[QUOTED PASSAGE]
┏━━

Meta’s Diem initiative was abandoned in January 2022, but it will forever be regarded as the first, serious, organizational attempt to challenge the status quo of monetary sovereignty and policy. As governments geared up to look for an alternative, the rolling ball started gaining momentum and as of the end of February 2023, CBDC Tracker (https://cbdctracker.org/) points out that Jamaica and Bahamas have already launched their CBDC, about a dozen countries are actively testing their CBDC pilots, and more than a 100 others are either in the POC phase or are actively researching for a CBDC of their own.
This is probably a good time to get the definitions out of the way. A CBDC can be thought of a third kind of official/sovereign legal tender, in addition to physical cash and central bank reserves. The latter of the two is what enables intermediaries such as banks to operate and should not be confused with our banking deposits. The money that we keep in banks is not Central Bank money, rather those are merely accounting entries that provide the leverage for fractional banking. In simple terms, cash is public money whereas commercial bank deposits are private money.
CBDC is an official and legal tender, which means that once you own some of it, it is mostly equivalent to physical cash in the normal sense. When we think of CBDC, there are broadly three interested parties – the government/central bank issuing the currency, the general public using the currency and the financial intermediaries such as the commercial banks, facilitating the use of the currency. Let’s understand the impact on each of these stakeholders.

┗━━

[DATASET]

┏━━

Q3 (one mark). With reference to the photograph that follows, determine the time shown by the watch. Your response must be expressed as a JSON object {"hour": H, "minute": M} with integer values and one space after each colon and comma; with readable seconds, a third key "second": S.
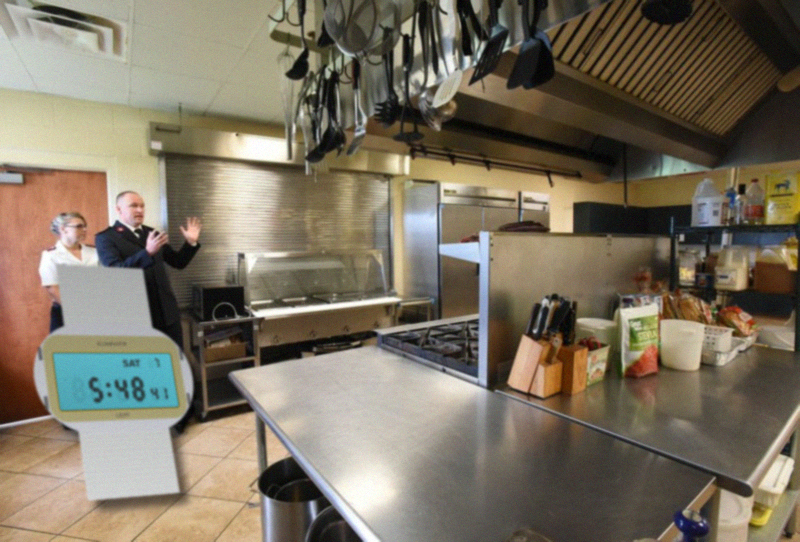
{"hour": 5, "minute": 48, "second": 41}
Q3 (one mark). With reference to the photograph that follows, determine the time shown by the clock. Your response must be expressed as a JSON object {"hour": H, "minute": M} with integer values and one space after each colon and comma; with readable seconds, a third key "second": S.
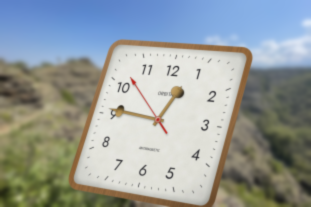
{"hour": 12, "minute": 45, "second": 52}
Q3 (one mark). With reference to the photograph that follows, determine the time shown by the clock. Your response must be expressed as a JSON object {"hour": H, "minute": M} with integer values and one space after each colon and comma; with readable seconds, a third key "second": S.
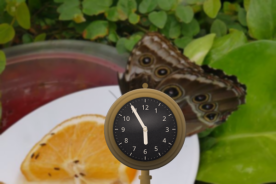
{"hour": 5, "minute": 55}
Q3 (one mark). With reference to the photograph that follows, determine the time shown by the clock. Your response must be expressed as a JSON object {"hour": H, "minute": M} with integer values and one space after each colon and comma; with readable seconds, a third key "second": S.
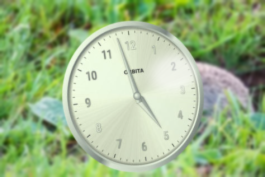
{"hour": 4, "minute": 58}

┗━━
┏━━

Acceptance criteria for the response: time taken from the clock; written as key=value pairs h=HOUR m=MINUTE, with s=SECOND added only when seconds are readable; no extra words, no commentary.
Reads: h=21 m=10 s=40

┗━━
┏━━

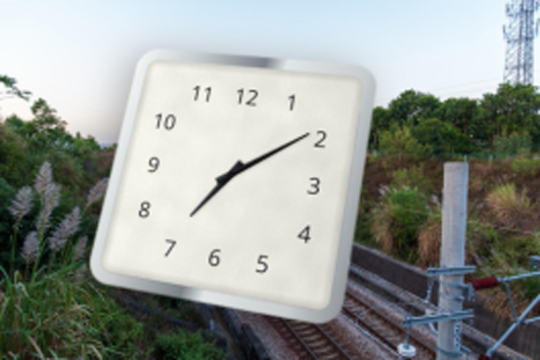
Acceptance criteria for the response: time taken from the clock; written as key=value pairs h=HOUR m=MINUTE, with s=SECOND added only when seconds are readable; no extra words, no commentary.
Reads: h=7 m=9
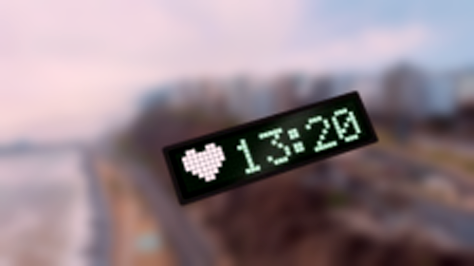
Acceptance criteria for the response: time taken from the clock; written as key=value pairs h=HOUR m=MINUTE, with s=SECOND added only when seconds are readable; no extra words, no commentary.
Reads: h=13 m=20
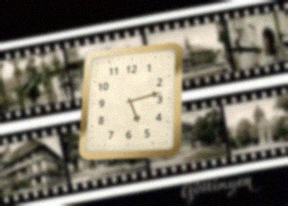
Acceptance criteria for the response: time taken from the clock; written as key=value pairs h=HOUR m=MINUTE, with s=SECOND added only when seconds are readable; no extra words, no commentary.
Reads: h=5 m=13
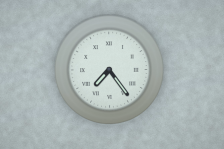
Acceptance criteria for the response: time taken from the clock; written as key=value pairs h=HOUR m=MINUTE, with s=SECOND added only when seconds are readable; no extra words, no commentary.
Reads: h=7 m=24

┗━━

[WHAT THE EXERCISE ASKS] Copy out the CBDC passage word for word, everything from "CBDC is an official" down to "of these stakeholders.".

[ANSWER TO THE PROBLEM]
CBDC is an official and legal tender, which means that once you own some of it, it is mostly equivalent to physical cash in the normal sense. When we think of CBDC, there are broadly three interested parties – the government/central bank issuing the currency, the general public using the currency and the financial intermediaries such as the commercial banks, facilitating the use of the currency. Let’s understand the impact on each of these stakeholders.